Furthermore, relish Liam’s “soon-she-IIIIEEEYNE!”s and “siit-tew-eh-SHEEEYUN!” – he doesn’t give a toss whether you like it or not, why should he care, he’s not singing for you, take it or leave it and so forth. If you can’t abide his jive there are plenty of underachieving Scott Walker wannabes with degrees available. Again, listen to him, if you can: “Is it worth the aggregation to find yourself a job when there’s nothing worth working for?” That sentiment connected deeply with its intended audience, who otherwise felt that they were constantly being sneered at.

 

“Digsy’s Dinner” is a momentary stocktaking comedic breather which still manages to harbour an element of ominous doubt in its chorus (“These could be the best days of our lives/But I don't think we've been living very wise”).

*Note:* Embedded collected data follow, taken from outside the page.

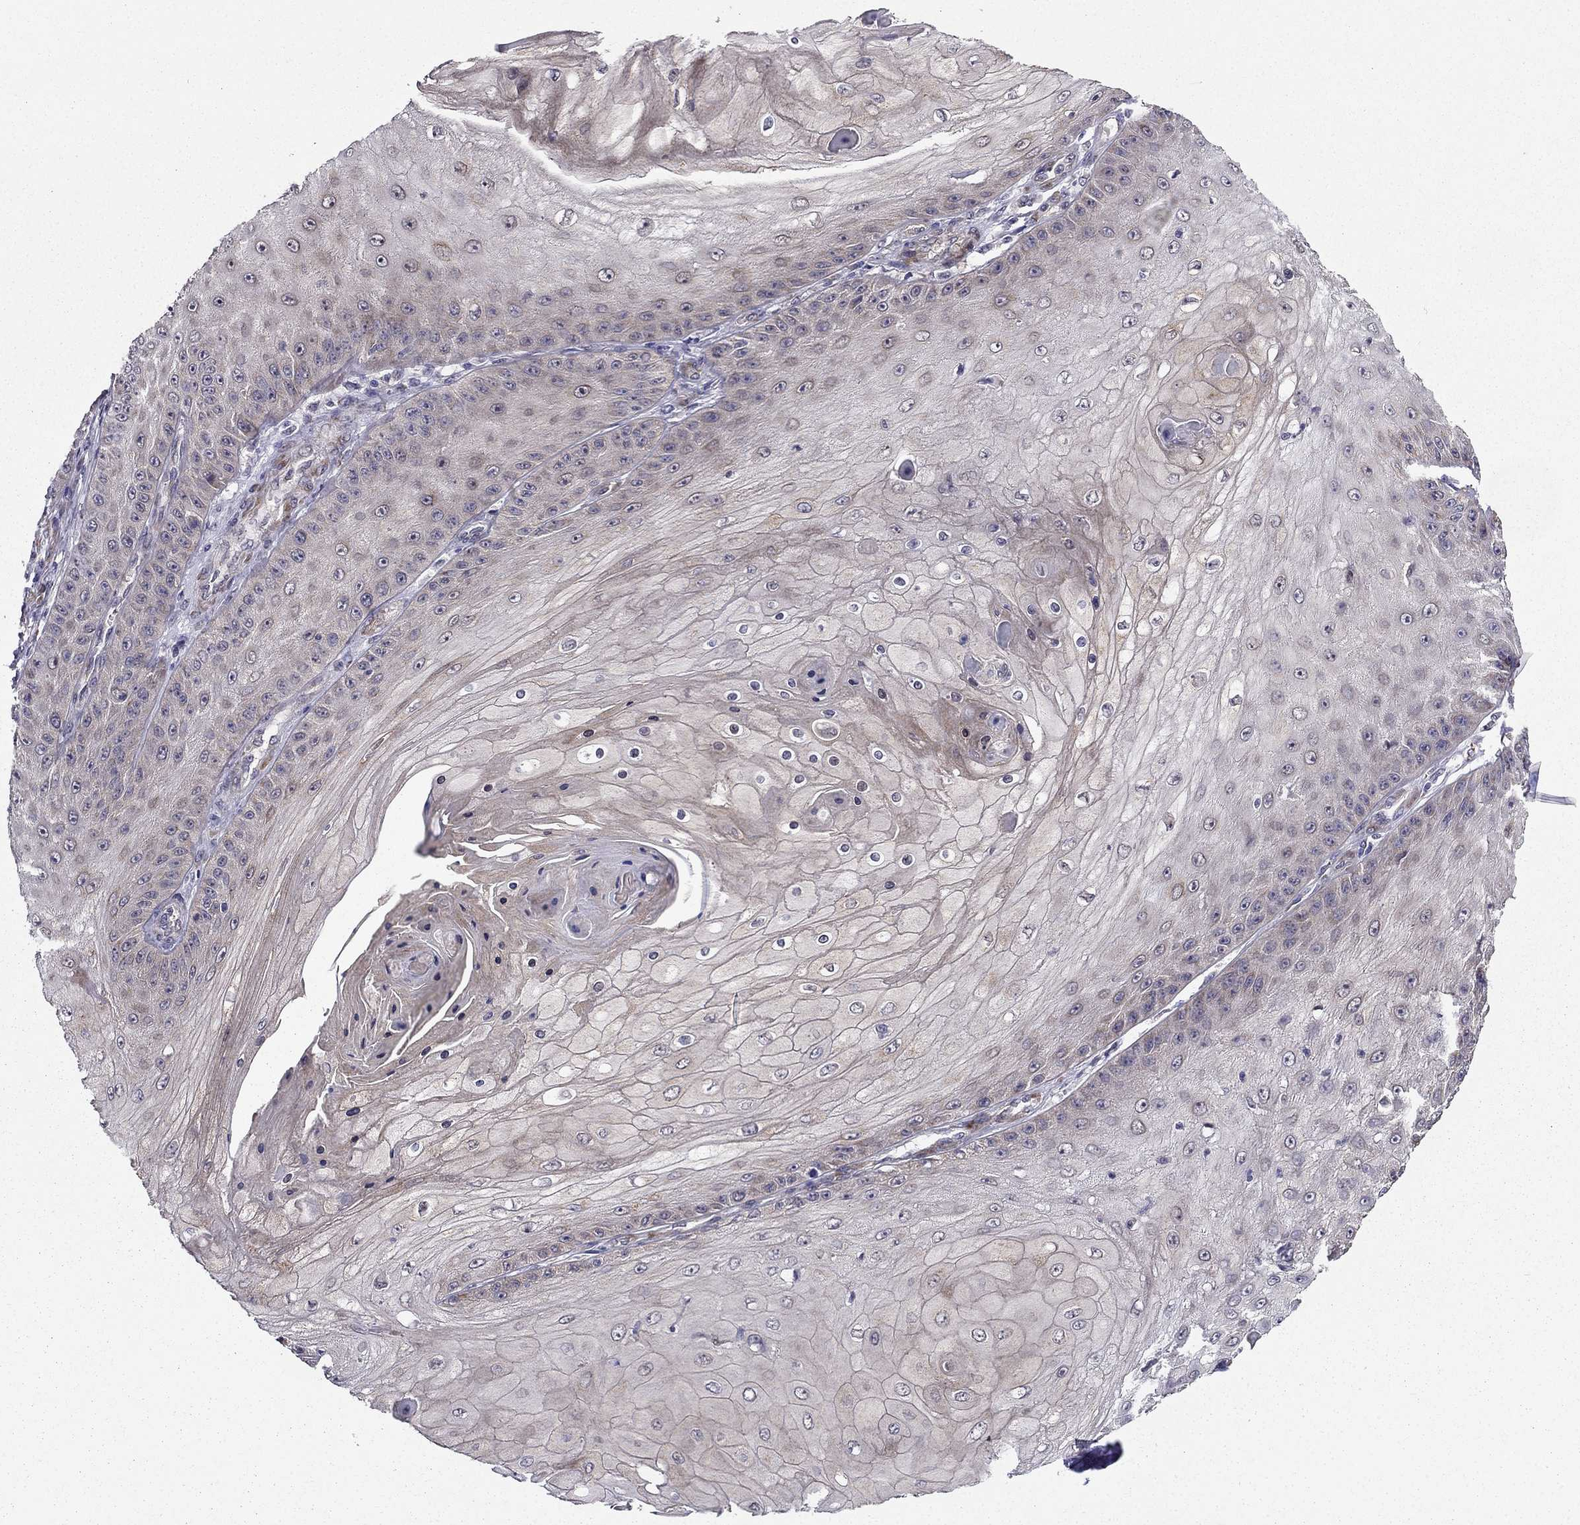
{"staining": {"intensity": "weak", "quantity": "<25%", "location": "cytoplasmic/membranous"}, "tissue": "skin cancer", "cell_type": "Tumor cells", "image_type": "cancer", "snomed": [{"axis": "morphology", "description": "Squamous cell carcinoma, NOS"}, {"axis": "topography", "description": "Skin"}], "caption": "IHC of human skin cancer reveals no staining in tumor cells. (Brightfield microscopy of DAB IHC at high magnification).", "gene": "ARHGEF28", "patient": {"sex": "male", "age": 70}}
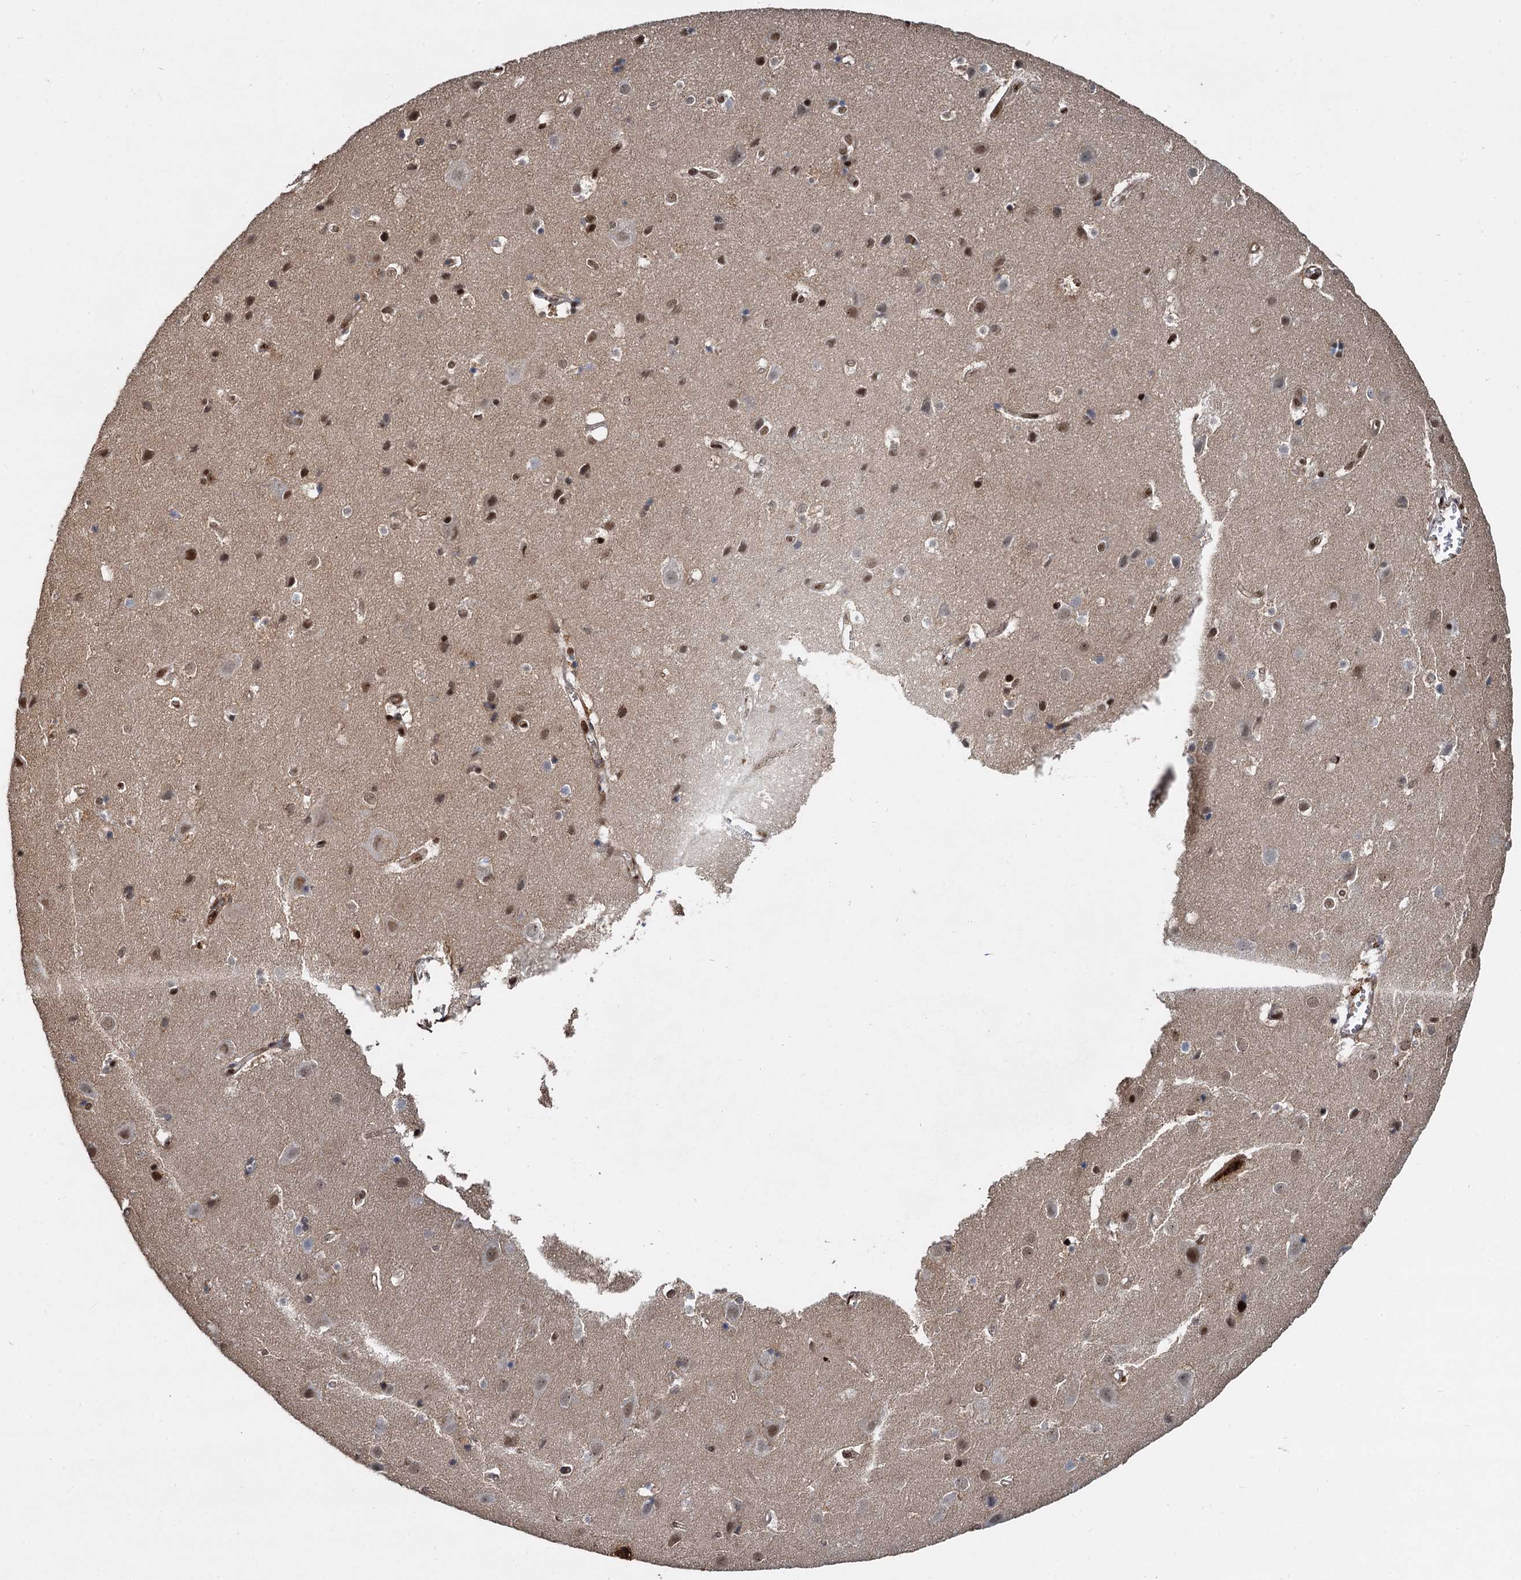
{"staining": {"intensity": "moderate", "quantity": ">75%", "location": "cytoplasmic/membranous,nuclear"}, "tissue": "cerebral cortex", "cell_type": "Endothelial cells", "image_type": "normal", "snomed": [{"axis": "morphology", "description": "Normal tissue, NOS"}, {"axis": "topography", "description": "Cerebral cortex"}], "caption": "Immunohistochemical staining of benign cerebral cortex displays medium levels of moderate cytoplasmic/membranous,nuclear expression in approximately >75% of endothelial cells. Nuclei are stained in blue.", "gene": "ANKRD49", "patient": {"sex": "male", "age": 54}}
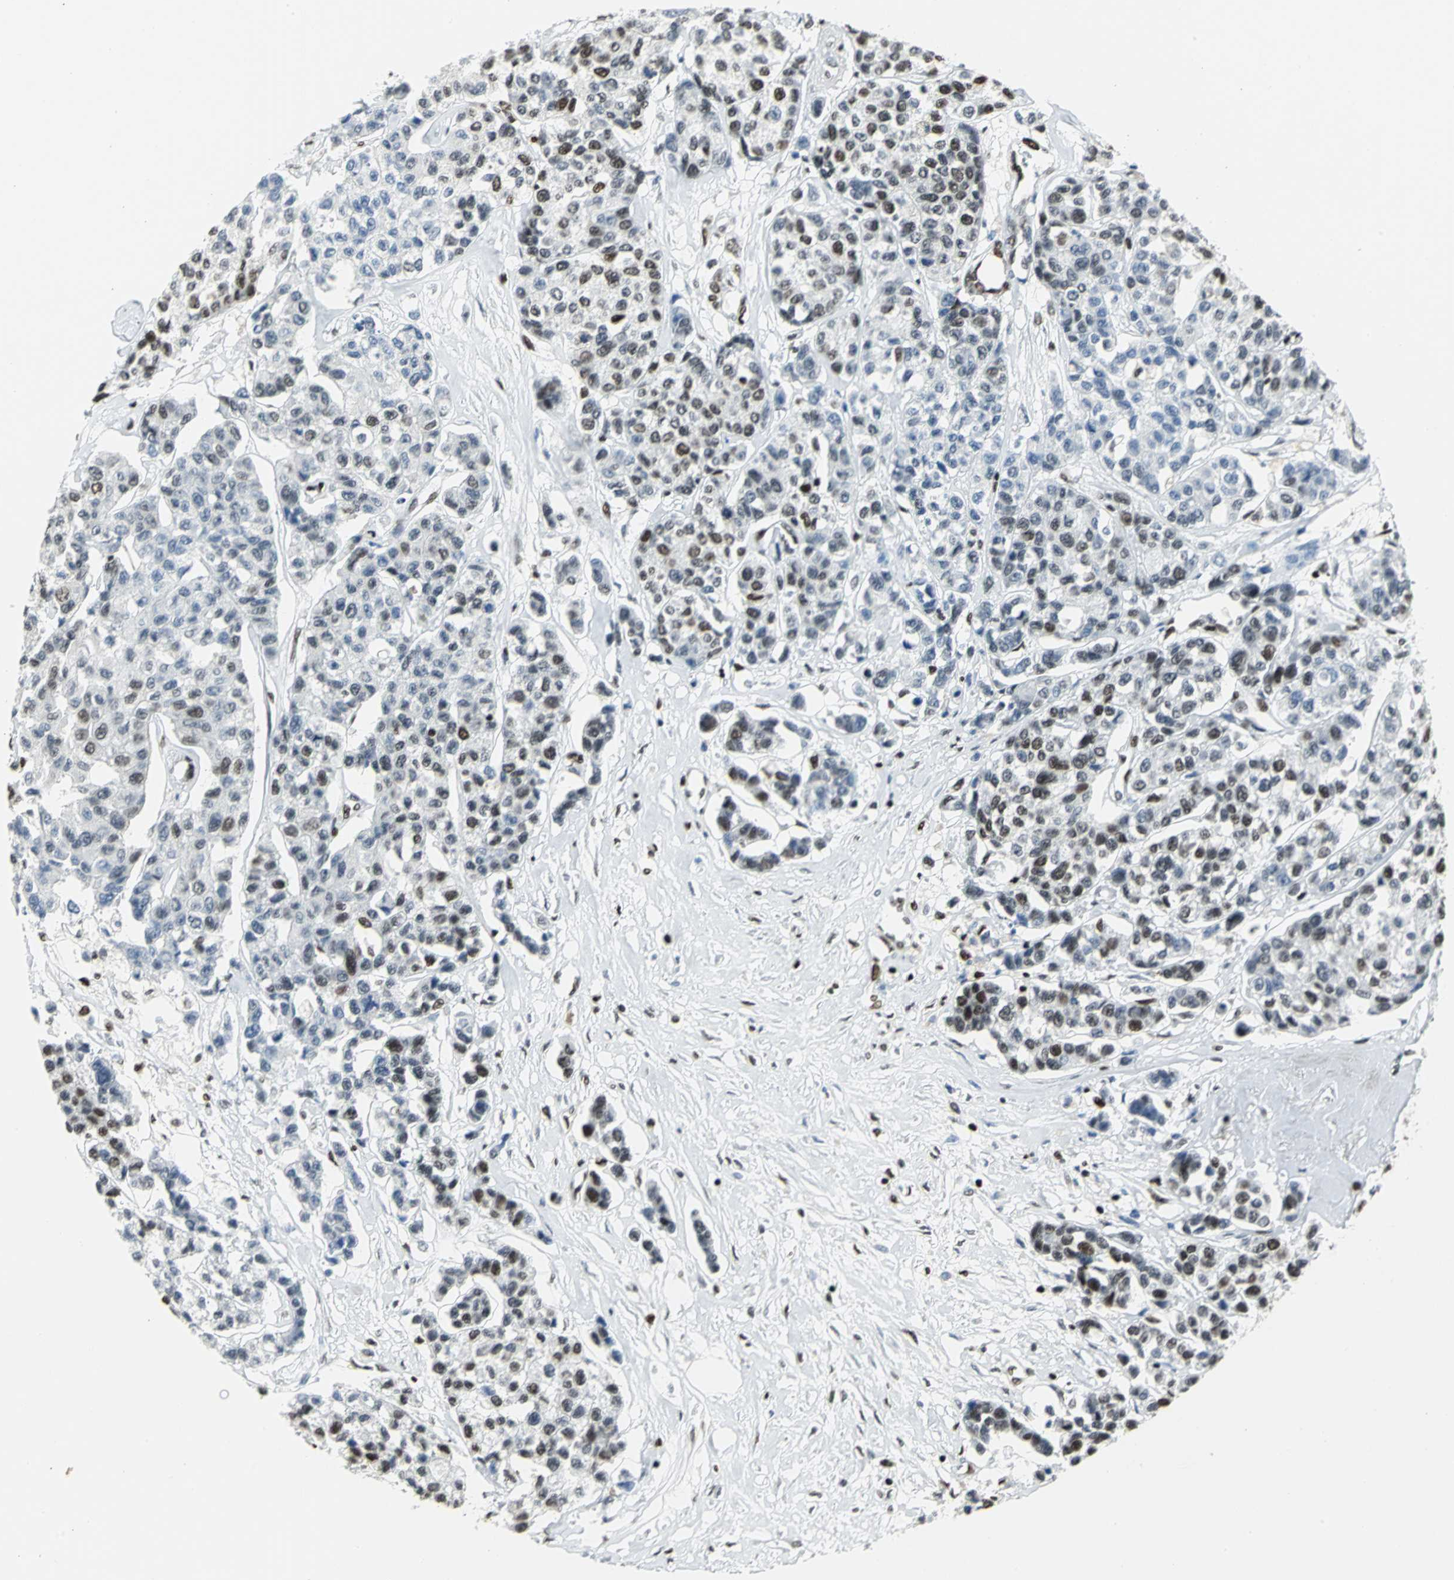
{"staining": {"intensity": "strong", "quantity": "25%-75%", "location": "nuclear"}, "tissue": "breast cancer", "cell_type": "Tumor cells", "image_type": "cancer", "snomed": [{"axis": "morphology", "description": "Duct carcinoma"}, {"axis": "topography", "description": "Breast"}], "caption": "A photomicrograph showing strong nuclear staining in approximately 25%-75% of tumor cells in breast cancer, as visualized by brown immunohistochemical staining.", "gene": "HNRNPD", "patient": {"sex": "female", "age": 51}}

Yet “Slide Away” might constitute the record’s finest six-and-a-half minutes – it sums up the album’s central message that we, you and I, have to get away from, escape, this future-free dump of a place, take the risk, talk to that woman at the bus stop, go places, form a band, do anything, anything to flee the dead end that they have scheduled for you. Guitars – so many of them - have rarely sounded mightier, and its unending finale attains a catharsis which I find acutely moving. Yes, The Smiths, yes, R.E.M., yes even Suede, yes especially Neil Young and Crazy Horse (this album is not so much Tonight The Night as There Will Be No Other Fucking Night, LIVE IT), but this is an epic of self-ordained freedom. The door is there to be opened. It’s up to you and me to open it.

 

And, as for all that Kurt nonsense, Definitely Maybe has Nevermind in its bones. The closing signoff, “Married With Children,” happily rearranges the chords of “Lithium” and grins its so-what-if-I’m-insolent-WHO’S-WATCHING farewell.

 

Smug hindsight be sodden. Definitely Maybe was, and is, a phenomenal pop record, and a reminder that it is one of our core duties as human beings to carve our way out with any raw deal with which we might have been issued at our genesis. “The Roses meet the Mondays, oh ho ho,” hissed the 1993 Christmas Melody Maker. Oasis proved better and more durable than both. Admit it.